IBM 15 Manual Do Utilizador

231

Performance Considerations for Streams and Nodes

The following operations cannot be performed in most databases. They should be placed in the
stream after the operations in the preceding list:

Operations on any nondatabase data, such as flat files

Merge by order

Balance

Distinct operations in discard mode or where only a subset of fields are selected as distinct

Any operation that requires accessing data from records other than the one being processed

State and count field derivations

History node operations

Operations involving “

@” (time-series) functions

Type-checking modes Warn and Abort

Model construction, application, and analysis

Note: Decision trees, rulesets, linear regression, and factor-generated models can generate
SQL and can therefore be pushed back to the database.

Data output to anywhere other than the same database that is processing the data

Node Caches

To optimize stream running, you can set up a cache on any nonterminal node. When you set up a
cache on a node, the cache is filled with the data that passes through the node the next time you
run the data stream. From then on, the data is read from the cache (which is stored on disk in a
temporary directory) rather than from the data source.

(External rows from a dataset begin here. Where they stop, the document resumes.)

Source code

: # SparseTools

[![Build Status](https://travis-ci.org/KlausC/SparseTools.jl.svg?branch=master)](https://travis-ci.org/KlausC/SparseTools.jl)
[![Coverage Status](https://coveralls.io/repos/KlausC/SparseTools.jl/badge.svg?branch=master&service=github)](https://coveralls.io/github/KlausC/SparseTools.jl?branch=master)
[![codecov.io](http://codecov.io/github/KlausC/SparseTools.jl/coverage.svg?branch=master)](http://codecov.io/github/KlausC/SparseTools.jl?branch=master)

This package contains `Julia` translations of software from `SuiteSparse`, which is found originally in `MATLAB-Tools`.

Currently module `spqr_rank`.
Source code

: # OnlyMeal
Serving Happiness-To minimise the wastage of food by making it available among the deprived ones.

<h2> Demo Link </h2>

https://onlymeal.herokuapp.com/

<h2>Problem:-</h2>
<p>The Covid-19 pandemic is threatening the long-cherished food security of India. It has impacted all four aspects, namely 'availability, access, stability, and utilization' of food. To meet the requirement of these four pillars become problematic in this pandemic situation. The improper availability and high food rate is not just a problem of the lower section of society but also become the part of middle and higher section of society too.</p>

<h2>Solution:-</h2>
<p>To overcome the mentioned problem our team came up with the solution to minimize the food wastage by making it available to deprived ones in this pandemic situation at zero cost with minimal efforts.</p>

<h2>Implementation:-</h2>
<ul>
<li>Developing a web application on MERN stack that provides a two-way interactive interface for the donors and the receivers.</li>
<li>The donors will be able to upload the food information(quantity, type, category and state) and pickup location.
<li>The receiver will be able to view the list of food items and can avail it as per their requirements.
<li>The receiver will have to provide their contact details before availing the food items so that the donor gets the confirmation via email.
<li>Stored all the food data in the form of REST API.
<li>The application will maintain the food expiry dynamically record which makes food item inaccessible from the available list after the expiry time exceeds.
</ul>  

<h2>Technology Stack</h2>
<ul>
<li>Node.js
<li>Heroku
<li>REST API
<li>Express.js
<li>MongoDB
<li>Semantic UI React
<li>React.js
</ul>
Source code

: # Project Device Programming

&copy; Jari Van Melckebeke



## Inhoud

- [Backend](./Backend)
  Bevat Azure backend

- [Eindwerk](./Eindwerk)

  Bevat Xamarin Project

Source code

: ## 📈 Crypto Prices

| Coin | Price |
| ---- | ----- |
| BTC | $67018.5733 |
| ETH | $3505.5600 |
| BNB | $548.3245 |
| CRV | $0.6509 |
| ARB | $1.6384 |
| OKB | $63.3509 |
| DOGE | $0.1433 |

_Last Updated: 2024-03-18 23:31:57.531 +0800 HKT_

Caching is most useful following a time-consuming operation such as a sort, merge, or

aggregation. For example, suppose that you have a source node set to read sales data from a
database and an Aggregate node that summarizes sales by location. You can set up a cache on the
Aggregate node rather than on the source node because you want the cache to store the aggregated
data rather than the entire data set.

Note: Caching at source nodes, which simply stores a copy of the original data as it is read into
IBM® SPSS® Modeler, will not improve performance in most circumstances.

Nodes with caching enabled are displayed with a small document icon at the top right corner.
When the data is cached at the node, the document icon is green.